La première est liée à la contraception. Il est important de préparer sa consultation avec un gynécologue en se renseignant sur les antécédents familiaux d’accidents artériels (AVC, veineux, phlébite, embolie pulmonaire…) contre-indiquant la prescription d’œstrogènes de synthèse. Durant cette période, on peut aussi être amené à dépister d’autres pathologies et troubles tels que l’endométriose et le syndrome des ovaires polykystiques qui sont aussi des facteurs de risque cardio-vasculaires émergents. Enfin, à la pré ménopause, je recommande aux femmes de faire un bilan complet à la fois gynécologique et cardiologique.
Lors d’un désir de grossesse, il est essentiel de connaître ses antécédents familiaux (pré éclampsie, diabète gestationnel). Notons aussi que les grossesses multiples et tardives, de plus en plus fréquentes, sont plus risquées pour le cœur, l’utérus et les artères utérines, qui ne sont pas les mêmes chez une femme de 35-40 ans que chez celles de 20 ans ou 25 ans. Un repérage des facteurs de risques par le médecin avant tout projet de grossesse est essentiel.
Enfin, lors de la périménopause, un suivi cardio-gynécologique précédé d’un bilan complet est indispensable, plus particulièrement chez les femmes ayant eu certains traitements de cancers du sein, une insuffisance ovarienne prématurée avant 40 ans ou une ménopause précoce …
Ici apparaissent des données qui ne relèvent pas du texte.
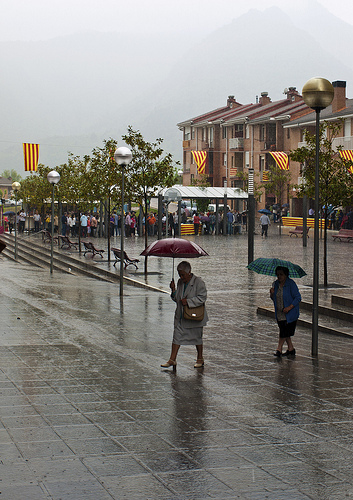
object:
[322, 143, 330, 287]
tree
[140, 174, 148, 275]
tree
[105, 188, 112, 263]
tree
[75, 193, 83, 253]
tree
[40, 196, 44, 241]
tree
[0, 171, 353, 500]
park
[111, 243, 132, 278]
bench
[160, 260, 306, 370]
two women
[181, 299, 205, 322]
purse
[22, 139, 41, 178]
flag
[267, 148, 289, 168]
flag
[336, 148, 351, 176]
flag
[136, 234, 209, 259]
umbrella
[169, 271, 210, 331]
jacket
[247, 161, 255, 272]
pole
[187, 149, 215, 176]
flag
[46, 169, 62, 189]
lights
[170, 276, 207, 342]
dress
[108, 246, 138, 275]
benches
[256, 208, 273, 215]
umbrella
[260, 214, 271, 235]
woman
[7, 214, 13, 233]
woman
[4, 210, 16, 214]
umbrella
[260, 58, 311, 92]
ground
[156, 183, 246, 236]
structure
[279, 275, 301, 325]
plastic chair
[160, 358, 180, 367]
shoes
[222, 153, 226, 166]
window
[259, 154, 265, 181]
window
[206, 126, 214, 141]
window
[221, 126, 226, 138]
window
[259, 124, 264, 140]
window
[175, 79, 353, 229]
building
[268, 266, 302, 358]
woman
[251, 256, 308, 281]
umbrella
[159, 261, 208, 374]
woman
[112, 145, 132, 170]
light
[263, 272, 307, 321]
jacket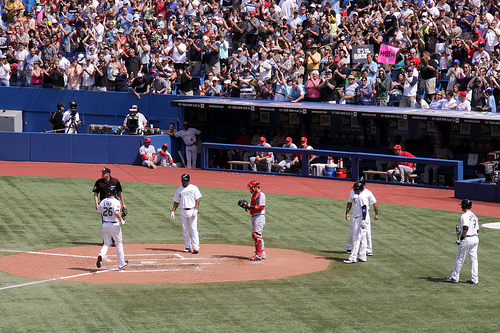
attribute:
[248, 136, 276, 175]
player — sitting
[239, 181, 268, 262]
player — padded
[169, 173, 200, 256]
person — white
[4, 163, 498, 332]
field — green, grassy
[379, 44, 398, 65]
sign — pink, up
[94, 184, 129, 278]
player — running, heading home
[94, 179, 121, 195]
shirt — black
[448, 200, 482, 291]
player — carrying bat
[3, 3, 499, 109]
spectator — watching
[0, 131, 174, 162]
fence — blue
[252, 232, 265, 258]
pad — red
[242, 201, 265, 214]
arm — bent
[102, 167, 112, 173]
cap — black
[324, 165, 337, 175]
cooler — blue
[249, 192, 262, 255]
equipment — protective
Pour prévenir cette continuité du risque tout au long de notre vie de femme, la prévention et le repérage sont la clé.
TD : Ce que nous observons à partir des dépistages réalisés avec le bus du cœur des femmes, c’est d’abord un risque durant toute la phase de contraception. Beaucoup des femmes que nous avons vues avaient des facteurs de risques et une contraception inadaptée, qu’il nous a fallu arrêter dans 38 % des cas.
Il y a ensuite la pré ménopause, une phase importante de transformation pour les femmes.
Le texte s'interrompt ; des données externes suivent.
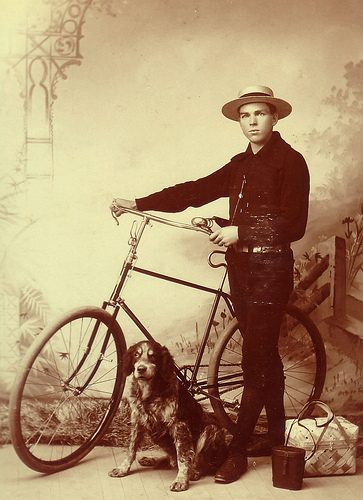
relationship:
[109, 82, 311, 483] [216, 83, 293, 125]
man wearing hat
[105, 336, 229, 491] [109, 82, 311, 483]
dog beside man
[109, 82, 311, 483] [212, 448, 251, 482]
man has foot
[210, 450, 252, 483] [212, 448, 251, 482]
shoe on foot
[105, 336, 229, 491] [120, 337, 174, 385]
dog has head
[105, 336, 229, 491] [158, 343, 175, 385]
dog has ear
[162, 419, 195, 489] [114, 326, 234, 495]
leg of dog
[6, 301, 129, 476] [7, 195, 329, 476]
bicycle wheel of bicycle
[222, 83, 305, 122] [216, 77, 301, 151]
hat on a man's head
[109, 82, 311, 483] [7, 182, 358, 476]
man posing with bicycle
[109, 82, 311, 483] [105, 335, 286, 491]
man posing with dog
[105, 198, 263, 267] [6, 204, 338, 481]
handlebars of a bicycle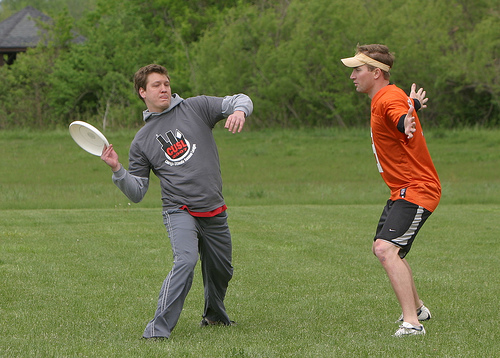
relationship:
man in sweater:
[94, 57, 267, 344] [110, 91, 257, 214]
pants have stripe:
[142, 206, 237, 343] [161, 210, 179, 326]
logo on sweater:
[150, 126, 205, 172] [110, 91, 257, 214]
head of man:
[131, 60, 176, 114] [94, 57, 267, 344]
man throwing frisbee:
[94, 57, 267, 344] [66, 112, 110, 161]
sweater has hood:
[110, 91, 257, 206] [134, 88, 187, 122]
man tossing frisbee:
[94, 57, 267, 344] [66, 112, 110, 161]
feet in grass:
[135, 314, 239, 345] [0, 124, 500, 356]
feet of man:
[135, 314, 239, 345] [94, 57, 267, 344]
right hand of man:
[97, 142, 123, 171] [94, 57, 267, 344]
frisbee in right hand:
[66, 112, 110, 161] [97, 142, 123, 171]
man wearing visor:
[336, 40, 444, 343] [337, 48, 394, 77]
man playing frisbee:
[100, 62, 256, 346] [66, 112, 110, 161]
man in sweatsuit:
[94, 57, 267, 344] [110, 88, 259, 339]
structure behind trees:
[2, 1, 89, 71] [2, 0, 497, 133]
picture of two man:
[0, 0, 499, 356] [100, 62, 256, 346]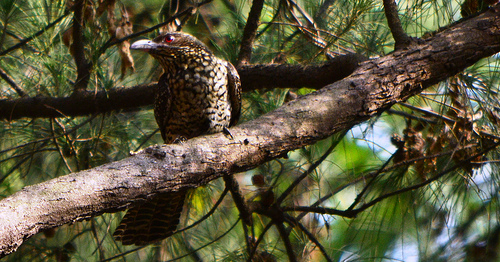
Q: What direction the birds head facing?
A: Left.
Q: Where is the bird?
A: On the branch.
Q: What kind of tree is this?
A: Pine.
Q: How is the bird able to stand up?
A: Claws.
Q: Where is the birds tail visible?
A: Below the branch.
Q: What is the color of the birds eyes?
A: Red.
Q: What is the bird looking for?
A: A mate.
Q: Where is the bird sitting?
A: On a log.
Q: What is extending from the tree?
A: A branch.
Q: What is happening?
A: A bird sitting on a branch.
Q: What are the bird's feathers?
A: Grey and brown.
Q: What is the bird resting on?
A: A tree branch.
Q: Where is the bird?
A: On a tree branch.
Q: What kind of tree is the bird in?
A: A pine tree.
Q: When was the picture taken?
A: Daytime.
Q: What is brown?
A: Bird.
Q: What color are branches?
A: Brown.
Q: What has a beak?
A: The bird.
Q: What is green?
A: Leaves.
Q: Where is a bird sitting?
A: On a tree branch.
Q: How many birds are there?
A: One.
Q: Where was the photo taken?
A: In the forest.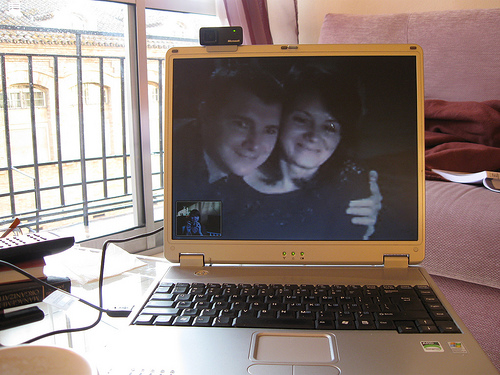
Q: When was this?
A: Daytime.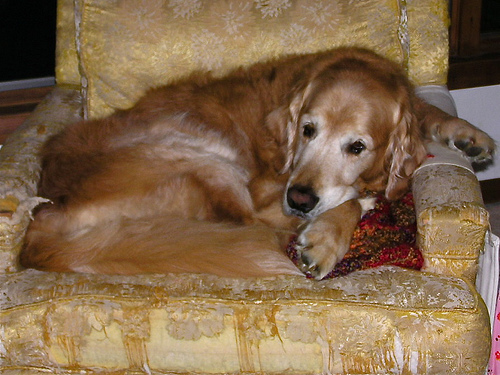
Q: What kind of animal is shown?
A: Dog.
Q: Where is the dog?
A: Chair.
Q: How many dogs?
A: One.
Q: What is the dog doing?
A: Laying down.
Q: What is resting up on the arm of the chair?
A: Dog's paw.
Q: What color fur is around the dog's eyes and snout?
A: White.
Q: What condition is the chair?
A: Old.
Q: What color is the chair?
A: Gold.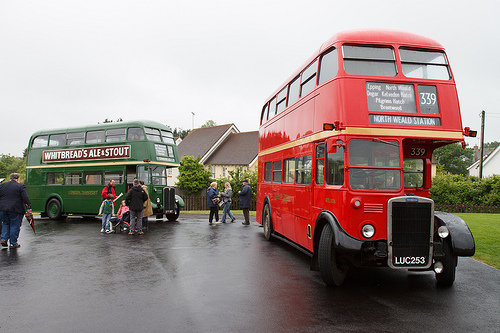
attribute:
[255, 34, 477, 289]
bus — red, large, double decker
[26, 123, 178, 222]
bus — green, double decker, red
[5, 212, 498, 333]
pavement — wet, here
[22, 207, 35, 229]
umbrella — colorful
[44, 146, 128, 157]
sign — whitbread's ale, st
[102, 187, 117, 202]
jacket — red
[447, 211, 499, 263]
lawn — manicured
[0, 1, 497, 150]
sky — overcast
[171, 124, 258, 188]
house — brown, white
Autre moment à risque, tout au long de la vie, notamment professionnelle : le stress lié à la charge mentale, beaucoup plus délétère sur une artère de femmes, plus fine qu’une artère d’homme avec des plaques d’athérome générées par le cholestérol, susceptibles de se décrocher beaucoup plus facilement, même chez des femmes jeunes.
Agir pour le Cœur des Femmes a lancé en 2021, le Bus du cœur des femmes, un dispositif de dépistage équipé avec l’objectif d’aller, partout sur le territoire, à la rencontre des femmes en situation de vulnérabilité. « Agir plutôt que subir, c’est amener la prévention en action au plus près des femmes avec des professionnels de santé du territoire » explique la Pr Mounier-Véhier.
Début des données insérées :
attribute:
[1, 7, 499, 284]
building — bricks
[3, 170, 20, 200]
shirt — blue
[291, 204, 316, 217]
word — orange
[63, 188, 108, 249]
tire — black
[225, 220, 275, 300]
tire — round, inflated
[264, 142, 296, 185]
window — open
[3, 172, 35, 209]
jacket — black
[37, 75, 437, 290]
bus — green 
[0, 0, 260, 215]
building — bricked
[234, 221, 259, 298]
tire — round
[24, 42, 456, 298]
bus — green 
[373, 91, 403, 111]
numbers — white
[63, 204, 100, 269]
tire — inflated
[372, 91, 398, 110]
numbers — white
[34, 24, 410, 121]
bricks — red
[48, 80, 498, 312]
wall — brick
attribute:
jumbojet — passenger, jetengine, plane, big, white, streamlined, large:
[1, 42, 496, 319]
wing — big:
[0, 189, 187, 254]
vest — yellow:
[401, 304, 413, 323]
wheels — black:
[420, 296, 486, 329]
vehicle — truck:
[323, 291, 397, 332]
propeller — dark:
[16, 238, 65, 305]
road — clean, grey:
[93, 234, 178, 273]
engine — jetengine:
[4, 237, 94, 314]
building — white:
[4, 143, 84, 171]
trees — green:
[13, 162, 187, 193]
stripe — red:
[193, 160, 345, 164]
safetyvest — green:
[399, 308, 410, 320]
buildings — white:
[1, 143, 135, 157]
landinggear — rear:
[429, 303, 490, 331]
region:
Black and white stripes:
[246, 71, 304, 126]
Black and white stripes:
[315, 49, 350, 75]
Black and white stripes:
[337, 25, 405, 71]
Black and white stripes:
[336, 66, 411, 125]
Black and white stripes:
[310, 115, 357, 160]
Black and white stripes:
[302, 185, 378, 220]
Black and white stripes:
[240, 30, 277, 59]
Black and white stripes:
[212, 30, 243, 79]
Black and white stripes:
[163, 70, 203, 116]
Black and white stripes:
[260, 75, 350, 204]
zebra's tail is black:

Près de 300 femmes peuvent ainsi être dépistées en 3 jours. 17 étapes sont prévues chaque année. Ce repérage de 2 heures comprend des entretiens médicaux et gynécologique, des prélèvements biologiques, un bilan lipidique complet, des examens (électrocardiogramme, écho-doppler…), et une formation à l’automesure tensionnelle avec remise d’un auto-tensiomètre. A l’issue, un parcours de soins avec des rendez-vous sont donnés aux femmes. Des programmes d’éducation thérapeutique peuvent également être proposés.
« L’enjeu est aussi de fédérer et faire se rencontrer de façon multidisciplinaire et transgénérationnelle des professionnels de santé préparés aux spécificités de genre dans les maladies cardio-gynécologiques qui vont continuer à travailler ensemble au travers de parcours de soins cardiogynécologiques mis en place dans leurs structures de soins ». Depuis un an, la journée du cœur des femmes se développe à l’hôpital ou dans des structures telles que maisons pluriprofessionnelles de santé.
A ce jour, 15 000 femmes ont été dépistées avec la constitution d’un Observatoire National de la Santé des Femmes qui permet d’obtenir des données épidémiologiques sur le risque cardiovasculaire, métabolique, gynécologique, et une étude de l’impact de la précarité sur ce risque.
- 380 000 femmes hospitalisées pour maladies cardio ou neurovasculaires en 2022, dont plus de 80 000 ont moins de 65 ans.
- 950 000 femmes ont une cardiopathie ischémique connue
- Plus de 73 000 décès de femmes en 2021
- 14 % des femmes (9 % des hommes) ont une santé cardiovasculaire idéale entre 18 et 74 ans sur 7 critères : tabac, alimentation, activité physique et sédentarité, surpoids, hypertension artérielle, diabète et cholestérol.